7. HOUDT EEN AANVULLEND PENSIOEN GEEN RISICO IN VOOR DE WERKGEVER?

De WAP-rendementsgarantie van 1,75% is inderdaad een verplichting voor je werkgever, maar niet voor de verzekeraar die het pensioenplan beheert! Als het rendement van de verzekeraar of van het pensioenfonds lager uitvalt, moet je werkgever het tekort bijpassen. Kijk je naar de financiële markten vandaag, dan kan de WAP-rendementsgarantie als een extra last worden beschouwd. Maar vergeet niet dat je als werknemer ook een financiëlemarktenrisico (plus het langlevenrisico) draagt eens je kapitaal is uitbetaald. Je moet dan zelf die som beleggen om levenslang een voldoende adequaat inkomen te hebben op basis van je aanvullend pensioenkapitaal.

8. KAN JE KIEZEN VOOR EEN UITBETALING IN RENTE I.P.V. IN kapitaal?

Dat hangt af van wat er in je pensioenreglement staat. Voorziet dat in een rente, dan krijg je een rente. Voorziet het reglement in een rente, maar krijg je de mogelijkheid om die om te vormen tot kapitaal, dan heb je de keuze. En als je pensioenreglement in een kapitaal voorziet, bepaalt de wet dat je de keuze hebt. En dus het recht hebt om een rente te vragen. Vandaag is dat nog vaak een levenslange lijfrente, na je overlijden eventueel overdraagbaar op de langstlevende partner. Het is vooral heel belangrijk om te weten of die rente wordt geïndexeerd. Want krijg je op 65 jaar een rente van 300 euro per maand, dan zal die wanneer je 85 bent veel van haar waarde hebben verloren. Meestal is de fiscale behandeling van een kapitaal ook voordeliger dan die van een rente.
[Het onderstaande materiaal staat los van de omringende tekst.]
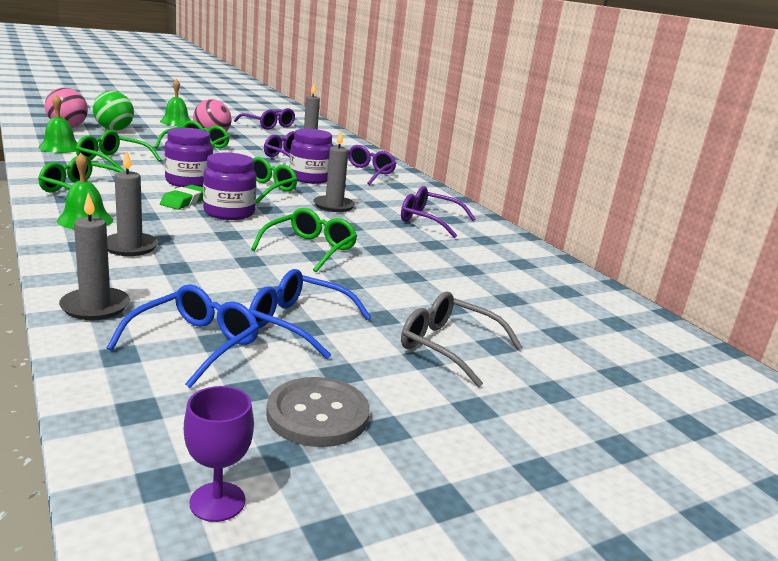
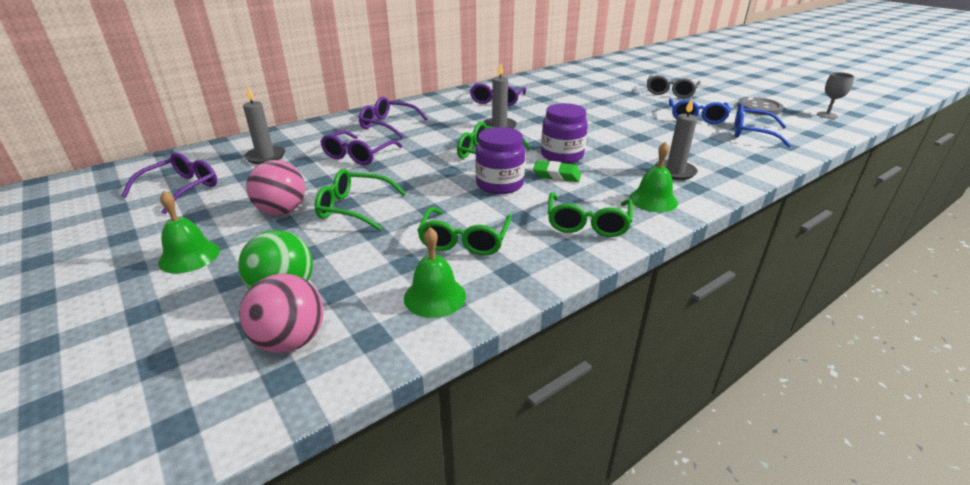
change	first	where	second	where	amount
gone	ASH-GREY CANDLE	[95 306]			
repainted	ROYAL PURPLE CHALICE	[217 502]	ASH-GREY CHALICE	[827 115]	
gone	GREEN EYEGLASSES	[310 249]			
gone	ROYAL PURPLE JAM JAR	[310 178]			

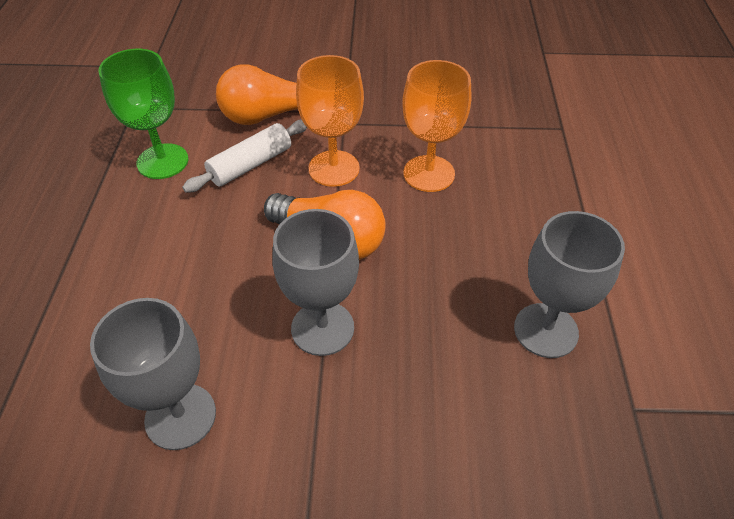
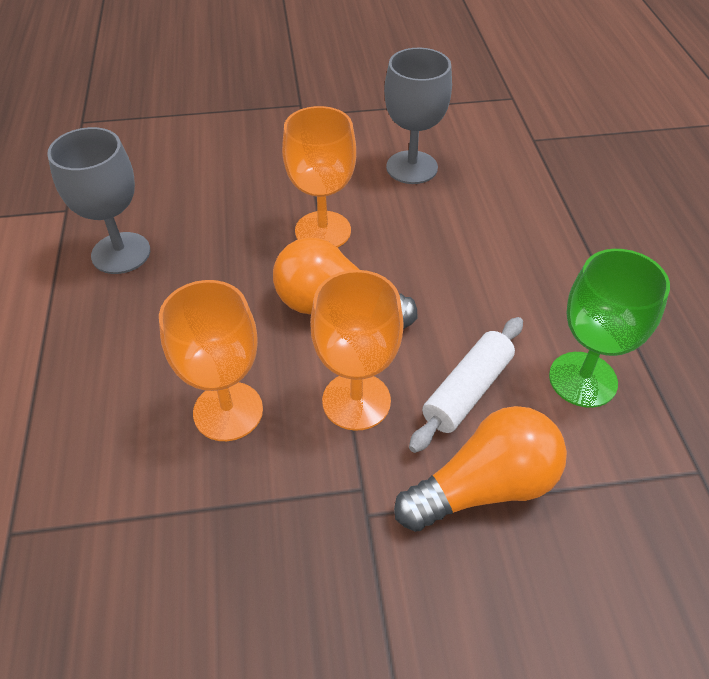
change	first	where	second	where	amount
repainted	ASH-GREY CHALICE	[322 328]	BRIGHT ORANGE CHALICE	[323 231]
9. WELKE INHOUDINGEN BETAAL JE OP JE AANVULLEND PENSIOEN?

Wanneer je je aanvullend pensioen opneemt, betaal je een ZIV-inhouding (ziekte en invaliditeit) van 3,55% en een solidariteitsbijdrage van 0 tot 2%, telkens op het brutobedrag. Wat de belastingen betreft is er een verschil tussen rente en kapitaal. Krijg je je aanvullend pensioen uitbetaald als kapitaal, dan hangt het percentage bedrijfsvoorheffing af van het moment waarop je dat kapitaal opneemt – heb je gewerkt tot 65 jaar en/of een volledige loopbaan van 45 jaar of niet – en van de manier waarop het kapitaal is opgebouwd: via werkgevers- of werknemersbijdragen. Je vindt de percentages bedrijfsvoorheffing op fsma.be. Verder betaal je ook nog gemeentebelasting.

10. HOE WEET JE HOEVEEL AANVULLEND PENSIOEN JE ZAL KRIJGEN?

Als werknemer krijg je jaarlijks een pensioenoverzicht. Dat is beschikbaar via mypension.be of op papier/elektronisch via je werkgever, sector of pensioeninstelling. Het document vermeldt welk bedrag je al verworven hebt (verworven reserves). De verwachte pensioenprestatie is echter geen definitief verworven recht, maar een indicatie van wat je later zal ontvangen indien bepaalde gegevens gelijk blijven tot aan jouw pensionering.